*Verilen görev 1*
Fazıl Say ile Ömer Hayyam'ı anlatan metne göre mahkeme Fazıl Say'a kaç ay hapis cezası verdi?
═══
17 Nisan 2013 Çarşamba

Fazıl, Tayyip, Hayyam, Nazım



Fazıl Say Tweeter’de bir dörtlüğünü paylaşmış Ömer Hayyam’ın...
Bu paylaşım sebebiyle “halkı kin ve düşmanlığa tahrik veya dini değerleri aşağılama” suçu işlediği hükmüne varan TC Mahkemeleri, Fazıl Say’ı 10 ay hapis cezasına mahkum etti. Daha sonra hapis cezasını beş yıl içinde aynı tür bir suçu işlememe koşulu ile tecil etti...
Hepsini gazetelerden okuduk, televizyonlardan dinledik...

***
Fazıl Say’ın paylaştığı ve bunca “önemli” bir suç kabul edilen dörtlüğün yazarı Gıyaseddin Eb'ul Feth Ömer İbni İbrahim'el Hayyam veya bilinen adıyla Ömer Hayyam 1048 ile 1131 tarihleri arasında yaşamış bir İranlı şair, filozof, matematikçi ve astronom...
Hayyam sadece bir şair değil, önemli bir bilim insanı; günümüzde bilinen Hicri ve Miladi Takvimlerden çok daha hassas Celali Takvimi’ni hazırlayan kişidir... Diğer yandan hepimizin Pascal Üçgeni diye bildiği matematik kavramını da yaratan Hayyam’dır.
═══
*Verilen görev 2*
Kayıtlarda "scientific name: Persicaria virginiana" geçen satırdan başlayıp kayıtların sonuna kadar uzanan satırları, iki ucu da dahil ederek, JSON biçiminde bir dize listesi olarak yaz. Her satır tek bir dize olsun, boş satırları ve resimleri cevaba katma.

*Veri kayıtları*
═══
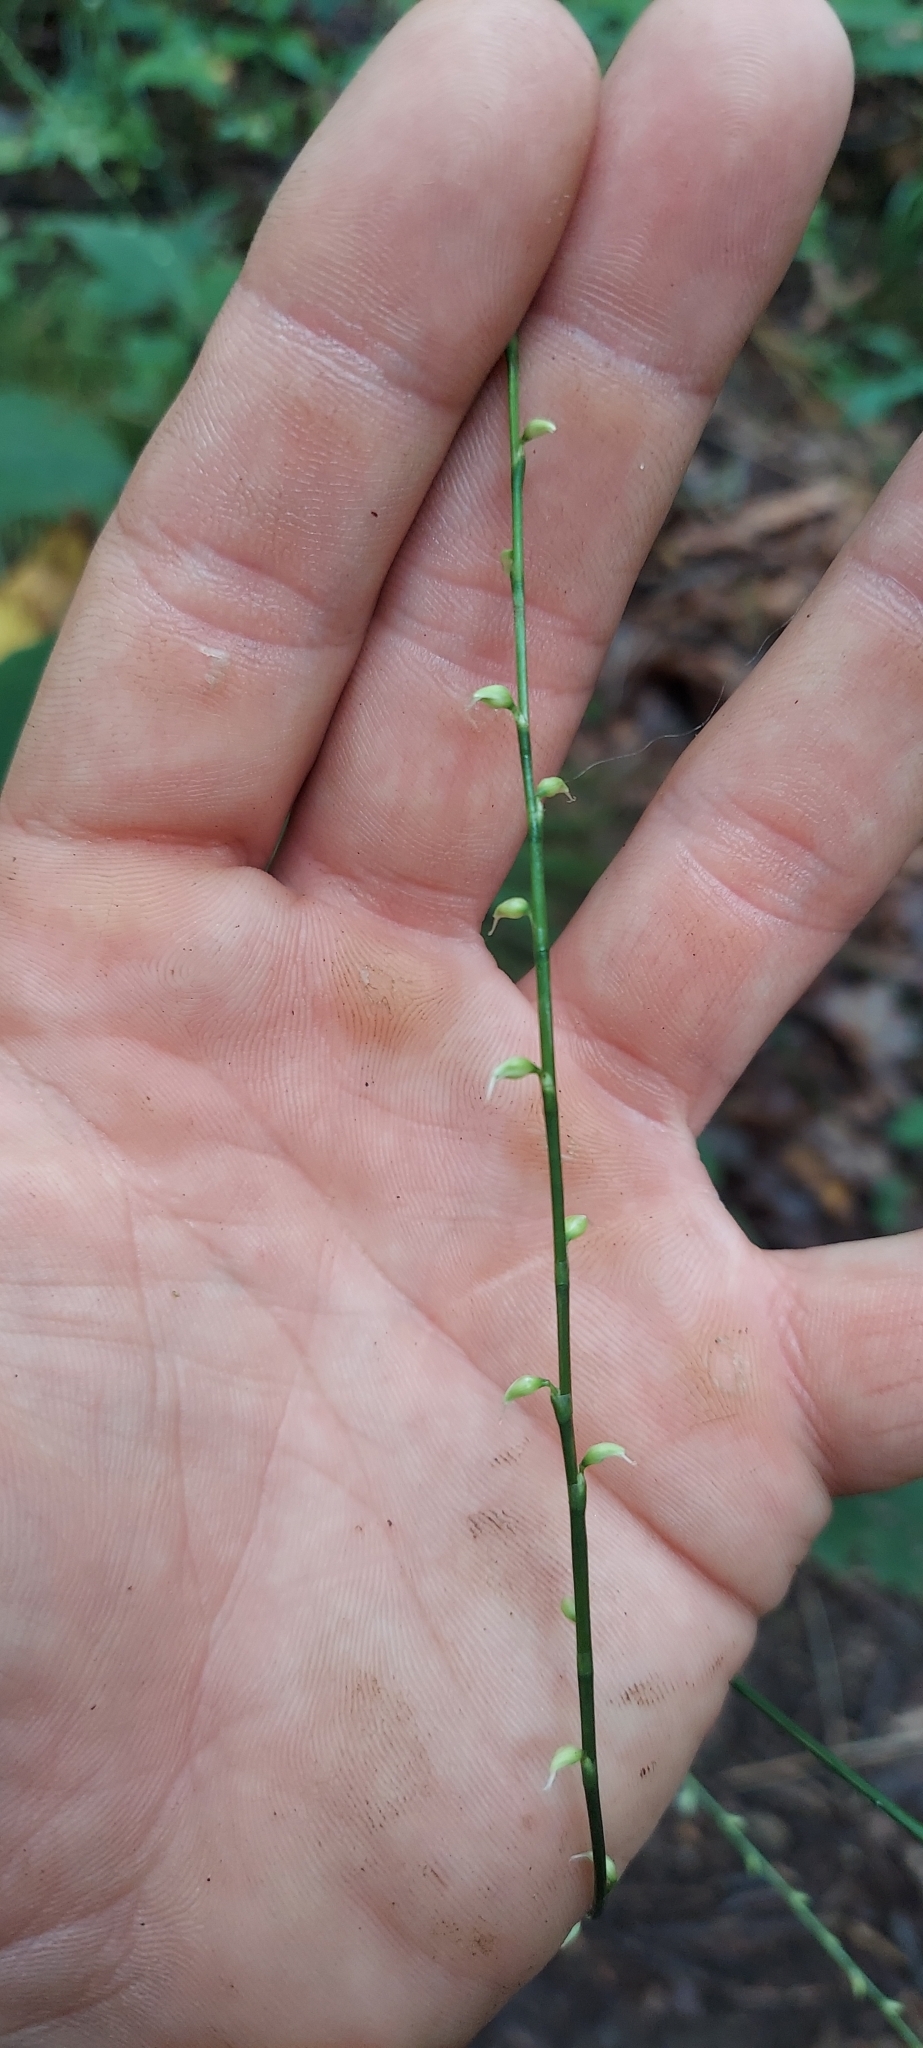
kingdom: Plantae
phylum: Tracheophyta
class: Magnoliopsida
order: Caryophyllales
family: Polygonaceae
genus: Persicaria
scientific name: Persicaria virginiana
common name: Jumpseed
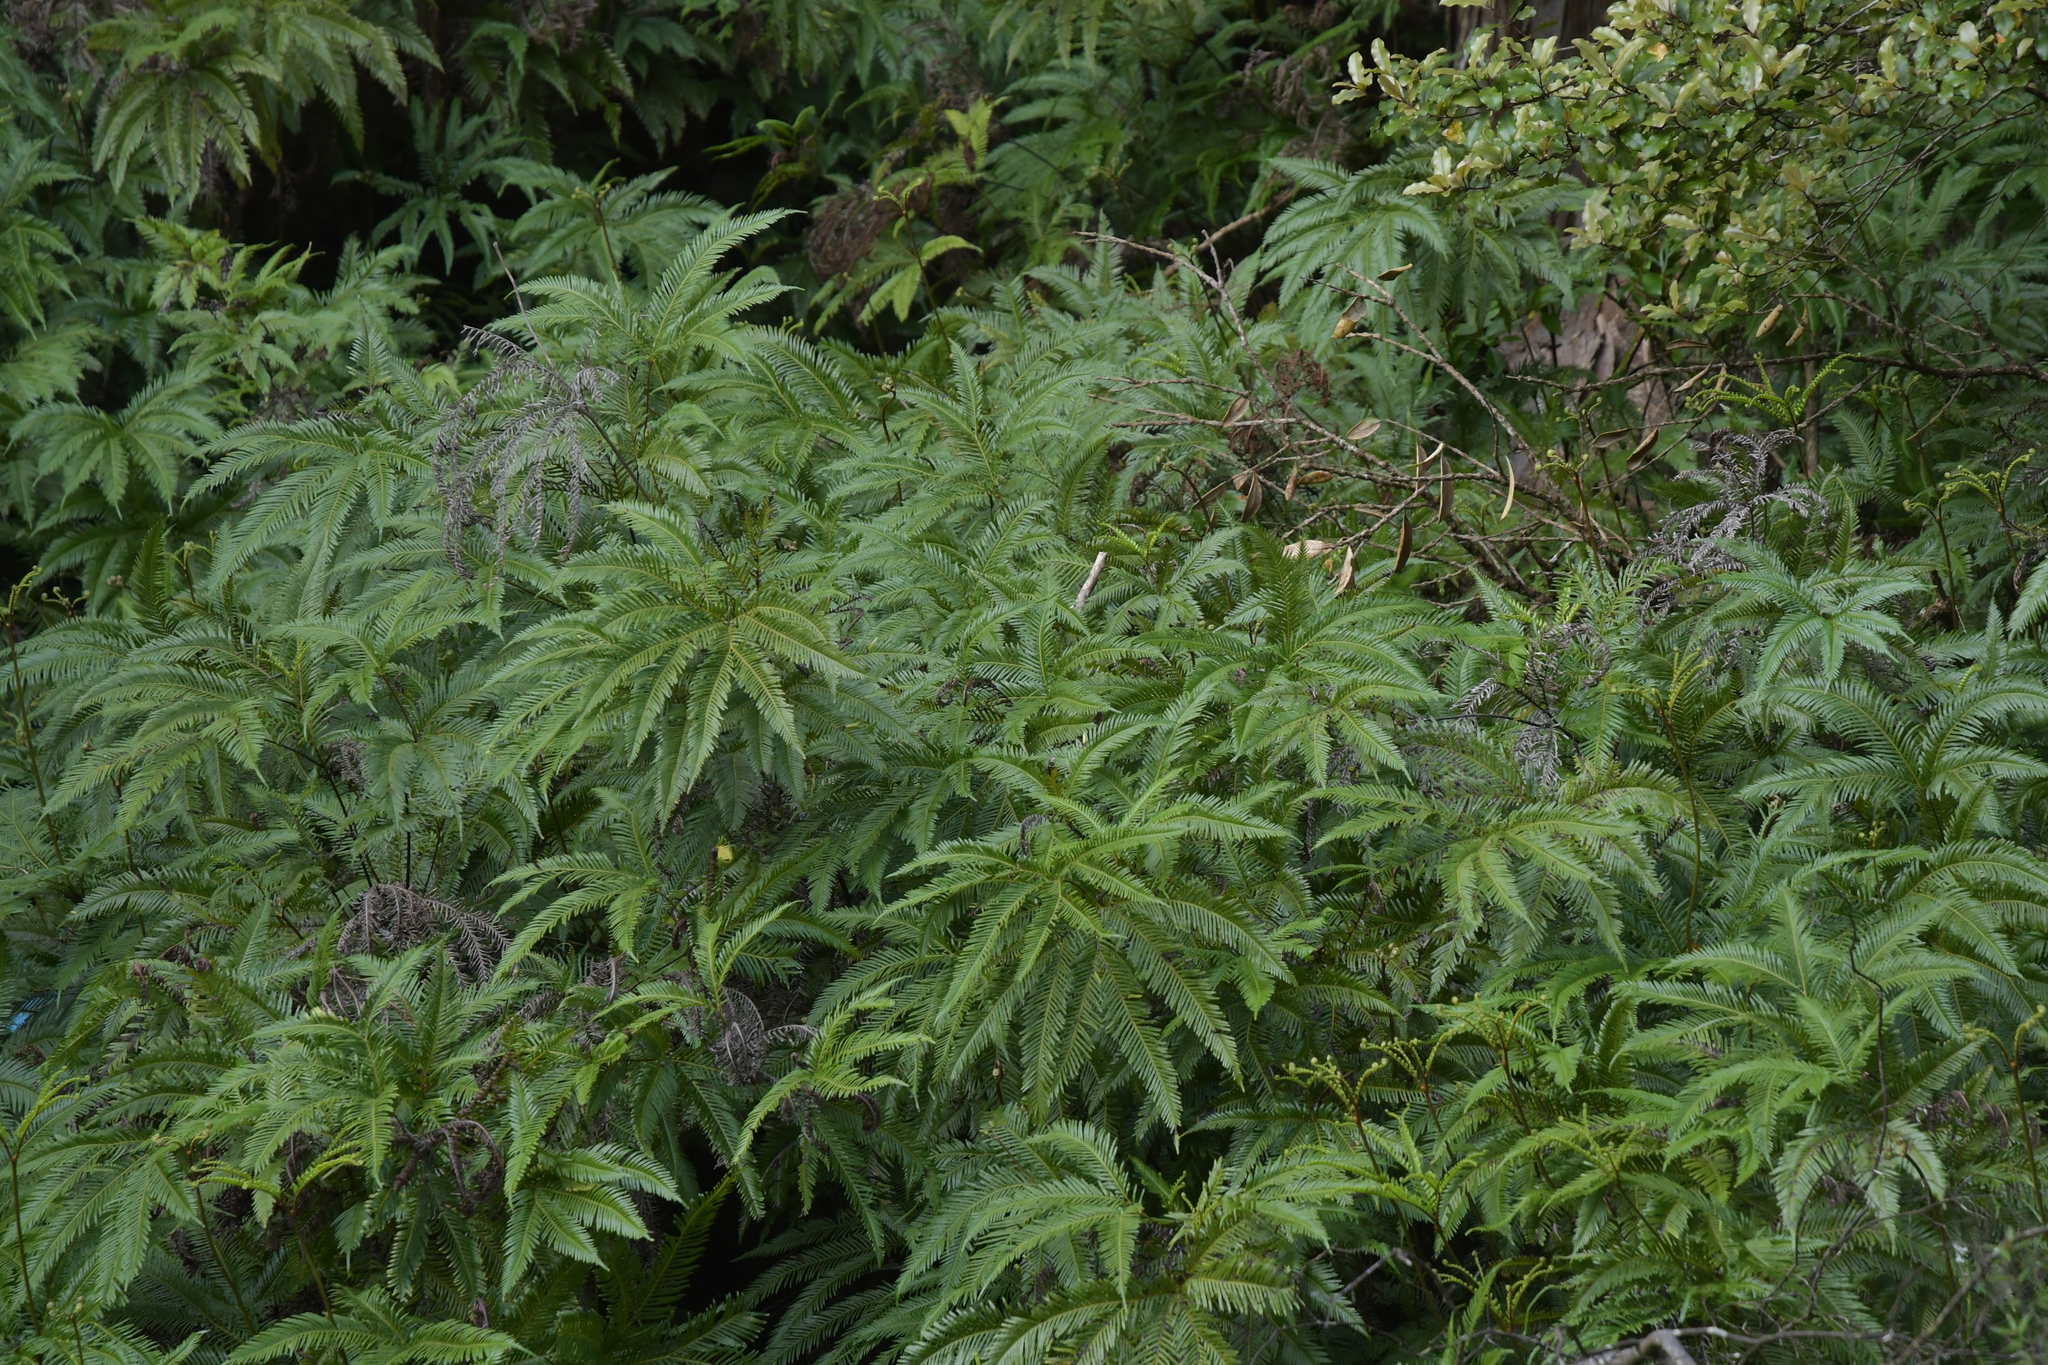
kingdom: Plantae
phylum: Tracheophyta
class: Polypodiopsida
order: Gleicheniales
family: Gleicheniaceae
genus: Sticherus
═══
*Tam çıktı 1*
Fazıl Say 10 ay hapis cezasına çarptırıldı.

*Tam çıktı 2*
[
  "scientific name: Persicaria virginiana",
  "common name: Jumpseed",
  "kingdom: Plantae",
  "phylum: Tracheophyta",
  "class: Polypodiopsida",
  "order: Gleicheniales",
  "family: Gleicheniaceae",
  "genus: Sticherus"
]